Hay muchas respuestas posibles. Mi teoría es que la educación en los hogares ha caído en picado. Sufrimos una epidemia de divorcios, cuyos serios daños en muchos niños no se quieren reconocer ni abordar (no es «progresista»). Pagamos también una ausencia creciente de los padres, que atareados en su actividad laboral, o por pura comodidad, no prestan a los chavales la debida atención y prefieren tenerlos hipnotizados con sus máquinas a estar pendientes de ellos y educarlos. Padecemos una aceleración digital que provoca un déficit de atención generalizado, una inopia colectiva en la que nos sumimos mayores y pequeños. Hay además un montón de niños que pasan demasiado tiempo solos una vez que salen del colegio, aislados y conectados al mundo solamente por videojuegos en grupo, o por las redes sociales.

Pero sobre todo estamos inmersos en una epidemia de relativismo moral, que hace que al final todo dé un poco igual.

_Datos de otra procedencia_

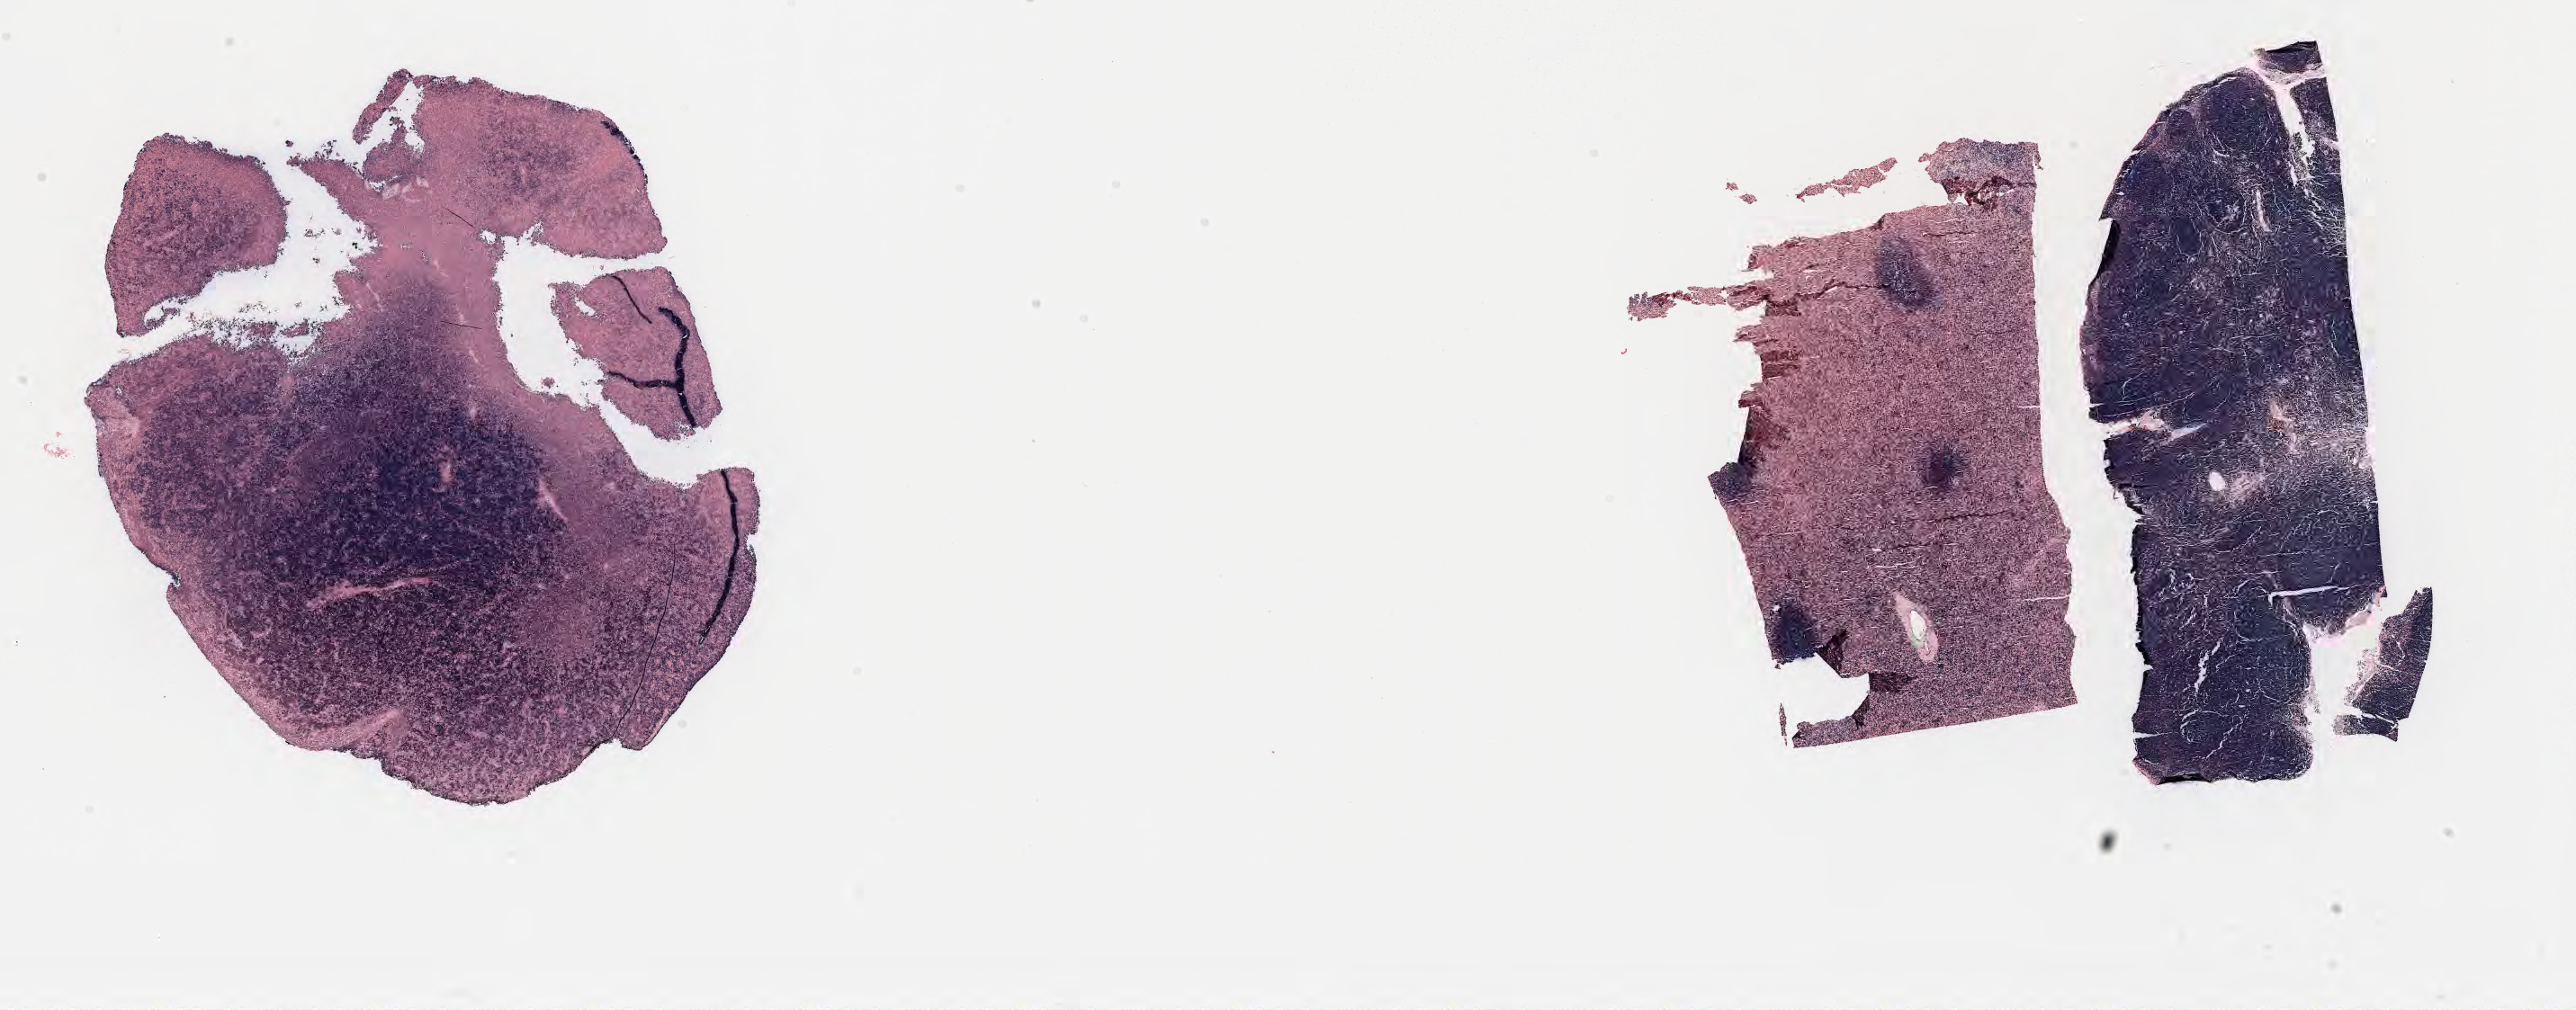
Whole-slide image; stain recorded as Iodonitrotetrazolium, a low-resolution overview of the entire scanned area, about 23.2 x 9.1 mm. Specimen: tumor tissue. Anatomic site: liver. Male patient, 46 years old.
Diagnosis: Diffuse large B-cell lymphoma, NOS.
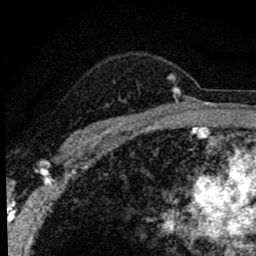
Breast MRI (dynamic contrast-enhanced), one axial slice; slice 63 of 80 in the series (ordered by position); cropped to one breast; dynamic contrast-enhanced series, time point 2 of 8 at this slice position (early post-contrast); 1.5 T; TE 2.8 ms, TR 7.2 ms; 2 mm slice thickness; 256 × 256 image matrix, field of view 140 × 140 mm. Female patient.
Annotated regions visible in this slice (semi-automatic segmentation, software-assisted and operator-edited):
- enhancing-tissue mask used for the functional tumour volume (all voxels passing the contrast-enhancement thresholds inside the analysis volume; usually the tumour): bounding box (x1, y1, x2, y2) in pixels: (69, 74, 181, 143)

Así que los padres que antaño le montarían la mundial a su chaval del «reto viral» nauseabundo, ahora se conformarán con una pequeña reconvención, porque imponer la autoridad es fatigoso y porque los niños son un bien hoy tan escaso que han acabado mandando en la práctica sobre muchos de sus padres. Si el pequeño tiranuelo se enroca en su berrenchín, al final se le acaba dando la razón en su capricho solo por no aguantarlo.

Nuestros códigos morales y de comportamiento vienen de lo que hemos mamado en casa. Pero tal aserto se considera retrógrado, o «ultra», en un psicodélico país donde una tipa que fue ministra, y que todavía anda por el Congreso dando la murga zumbada, proclamó que existen «16 modelos de familia». O donde «los niños no son de los padres», según el Gobierno socialista. Con semejante visión de la vida ocurre que «la generación más preparada de la historia», la líder en conciencia climática agobiada y feminismo sulfurado, acaba aliviándose en las piscinas. Y entonces nos preguntamos sorprendidos cómo hemos llegado estos abismos de burramia y degeneración.